- Born: February 11, 1959 (age 67) Chios, Dodecanese, Greece
- Education: Karolos Koun Art Theater Drama School
- Occupation: Comedian actor
- Years active: 1989-present
- Notable work: Tis Ellados ta Paidia Konstantinou & Elenis

= Giannis Kapetanios =

Greek comedian and actor

Giannis Kapetanios (born February 11, 1959) is a Greek comedian and actor of theater and television.

== Biography ==
He comes from Kourounia, Chios. His first contact with the public was at the "MERIDA" Festival in Spain, where he participated in the dance with the play "IPPIS" by Aristophanes with the "Karolos Koun" Art Theater of Karolos Koun and immediately afterwards in Epidaurus, as a first-year student of the same Drama School, from which he graduated with honors.
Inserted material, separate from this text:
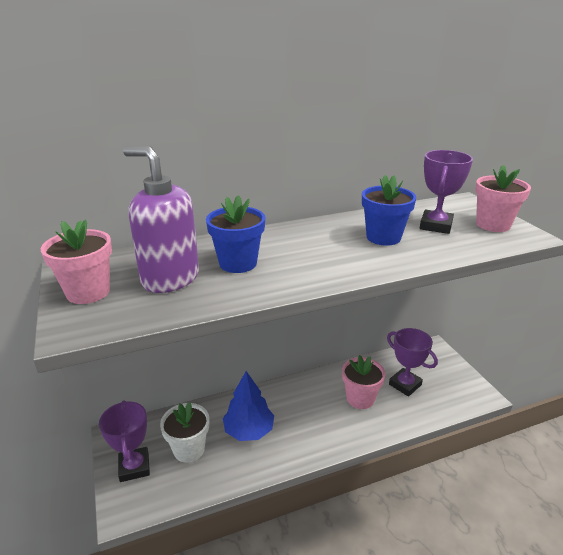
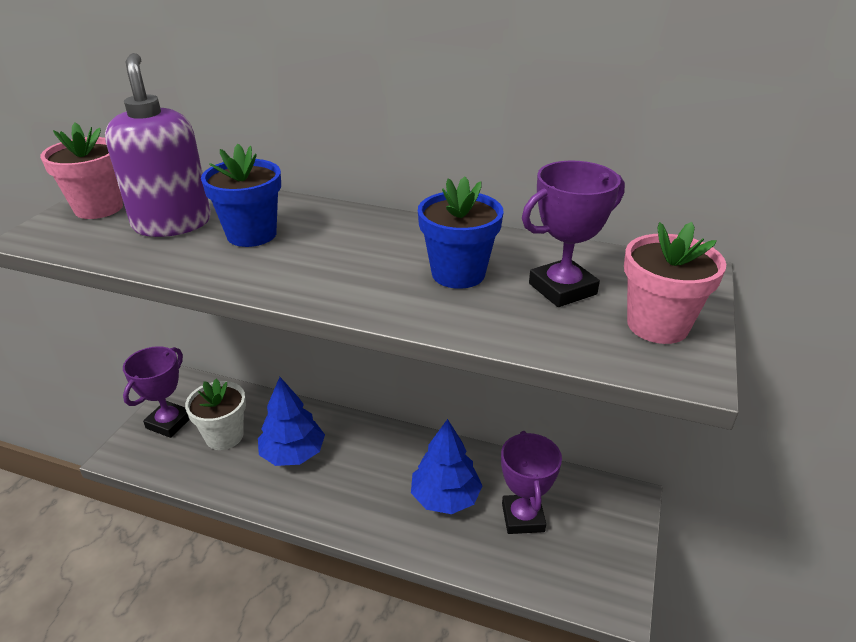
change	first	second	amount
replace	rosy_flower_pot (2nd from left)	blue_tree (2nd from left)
He gained exciting experiences during his years at the School, with participation in Festival performances and at the "FRYNICHOU KAROLOS KOUN" Theater during the period 1983–1988.

For 18 years, he worked closely with Markos Seferlis in various theatrical performances and television programs, forming a popular comedy duo. However, in 2024, announced the end of this collaboration, stating that "all circles come to a close at some point" and that he wished to pursue other, more relaxing things after his retirement.